Task brief: Turn the records below into a Markdown table with the columns Row and Line: number each nonblank line in order and skip the blank ones. Leave out the picture lines.
[Dataset records — start]
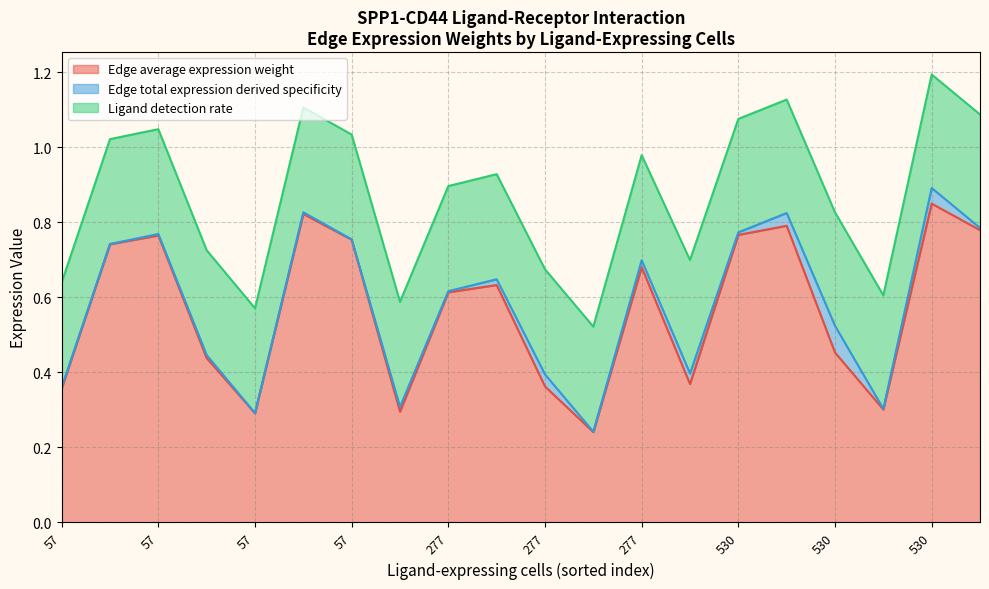

Between 57 and 277, which series saw the biggest shift?

Edge average expression weight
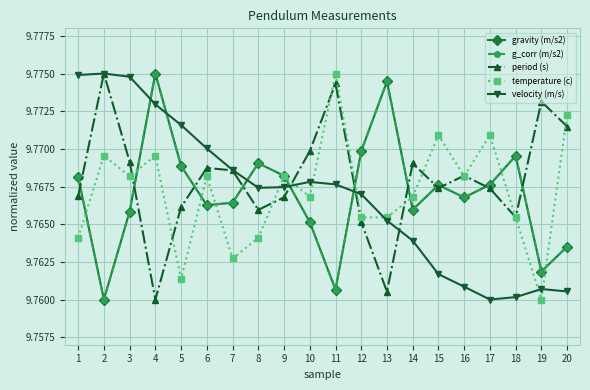

Is this an area chart (filled region under the line)?

No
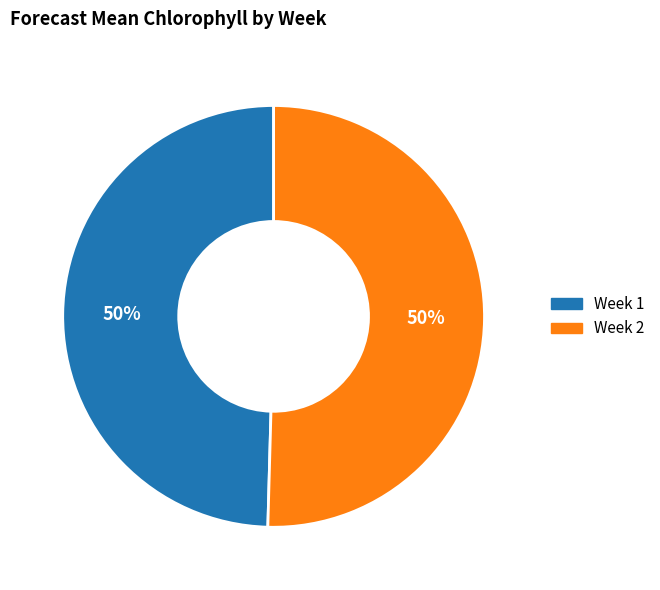

What percentage is the Week 1 slice, to the nearest percent?

50%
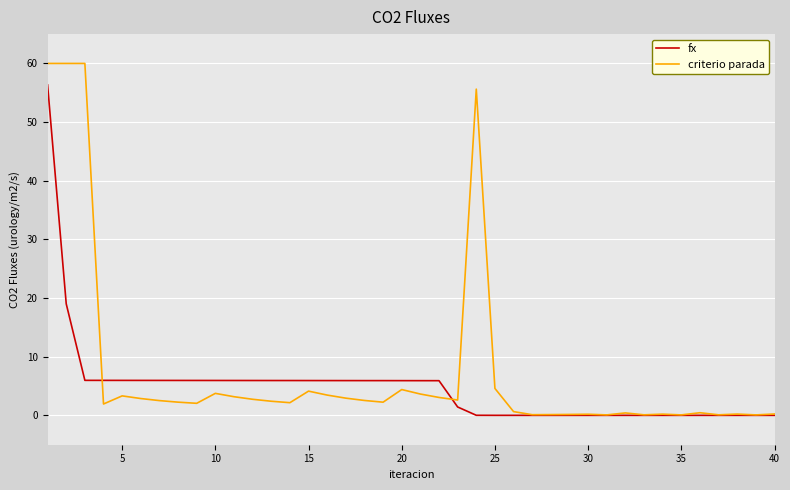

Rank the series by their maximum value, from lowest to highest.

fx, criterio parada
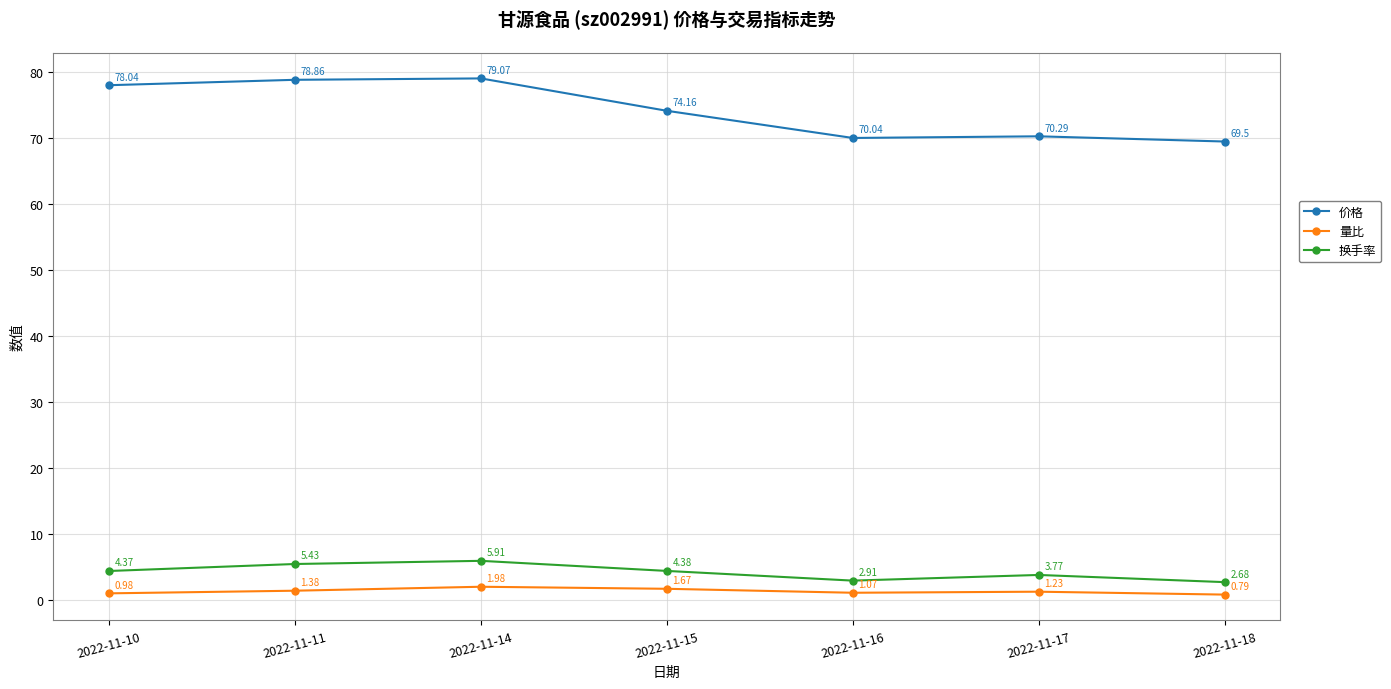

Does the chart display data point markers on the line(s)?

Yes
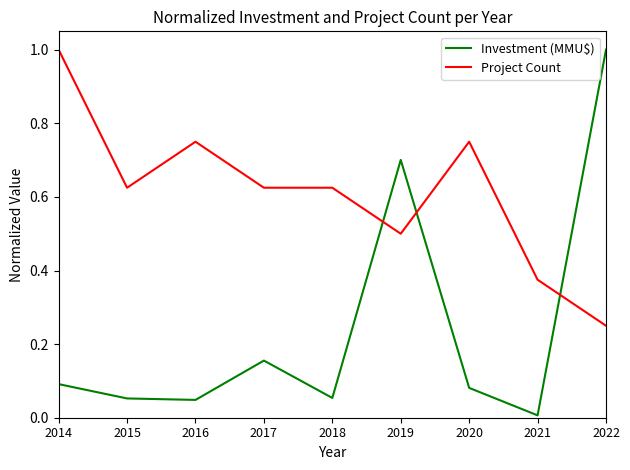

How many categories are shown in the chart?

9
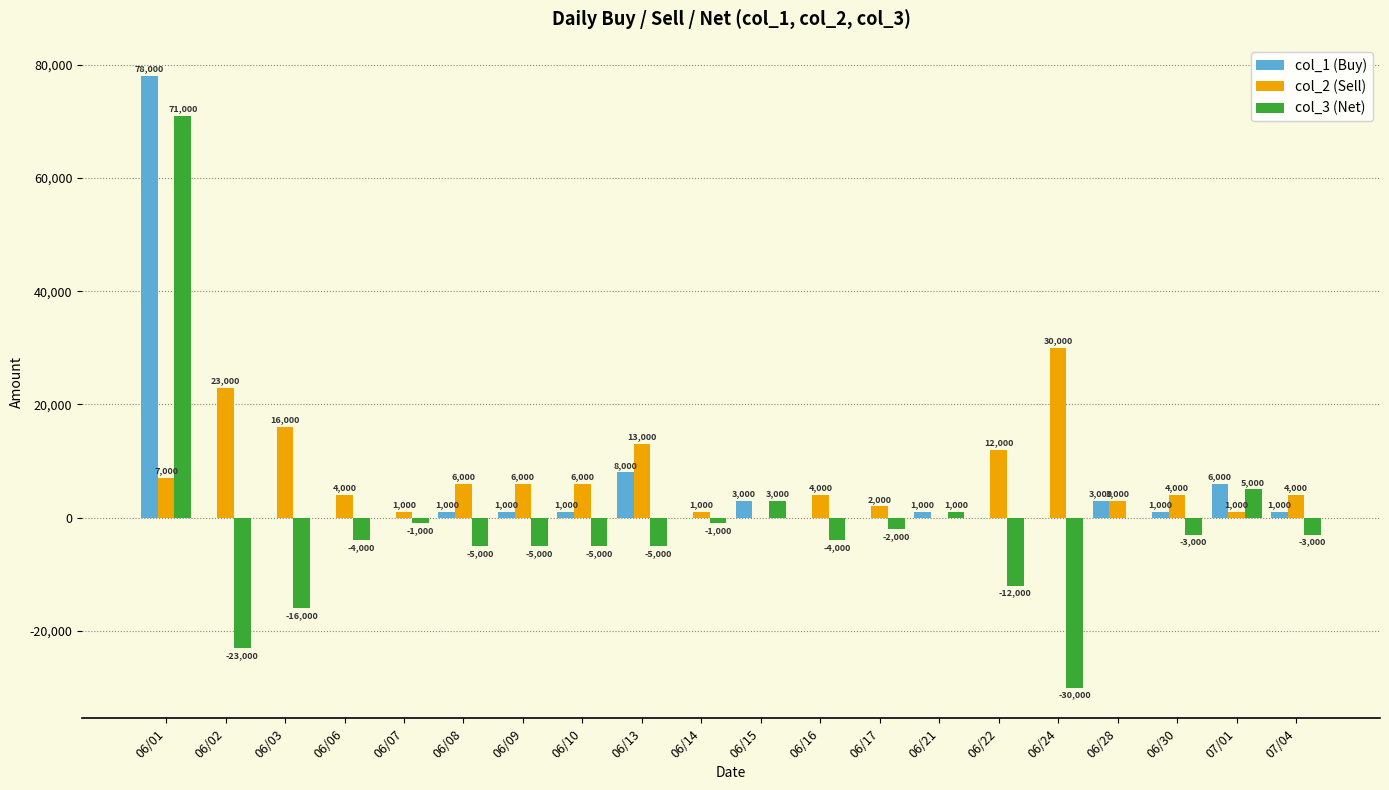

Where does the col_1 (Buy) series first go above 1000?

06/01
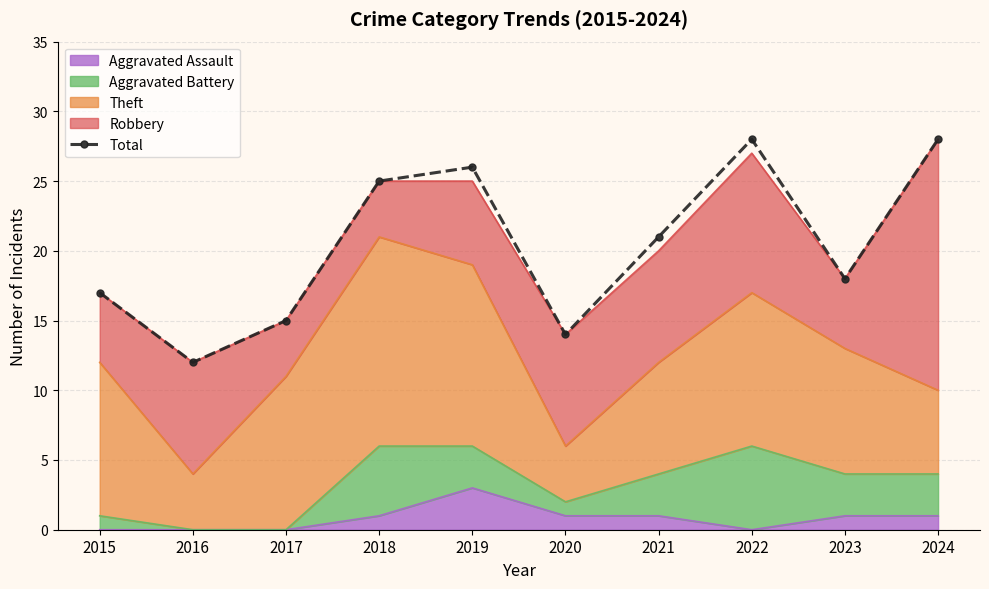

Reading left to right, extract all data points from this chart.

17	12	15	25	26	14	21	28	18	28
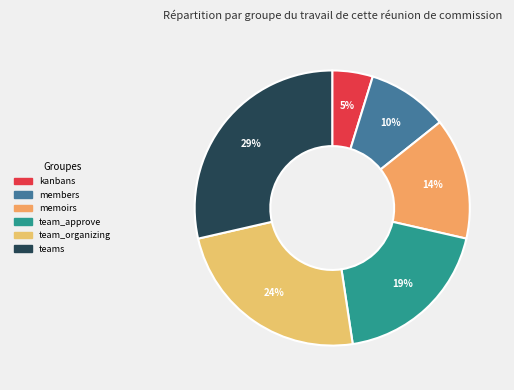

Which has a higher value, memoirs or kanbans?

memoirs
[Dataset records — finish]
Reply to the task:
| Row | Line |
|---|---|
| 1 | Between 57 and 277, which series saw the biggest shift? |
| 2 | Edge average expression weight |
| 3 | Is this an area chart (filled region under the line)? |
| 4 | No |
| 5 | What percentage is the Week 1 slice, to the nearest percent? |
| 6 | 50% |
| 7 | Rank the series by their maximum value, from lowest to highest. |
| 8 | fx, criterio parada |
| 9 | Does the chart display data point markers on the line(s)? |
| 10 | Yes |
| 11 | How many categories are shown in the chart? |
| 12 | 9 |
| 13 | Where does the col_1 (Buy) series first go above 1000? |
| 14 | 06/01 |
| 15 | Reading left to right, extract all data points from this chart. |
| 16 | 17	12	15	25	26	14	21	28	18	28 |
| 17 | Which has a higher value, memoirs or kanbans? |
| 18 | memoirs |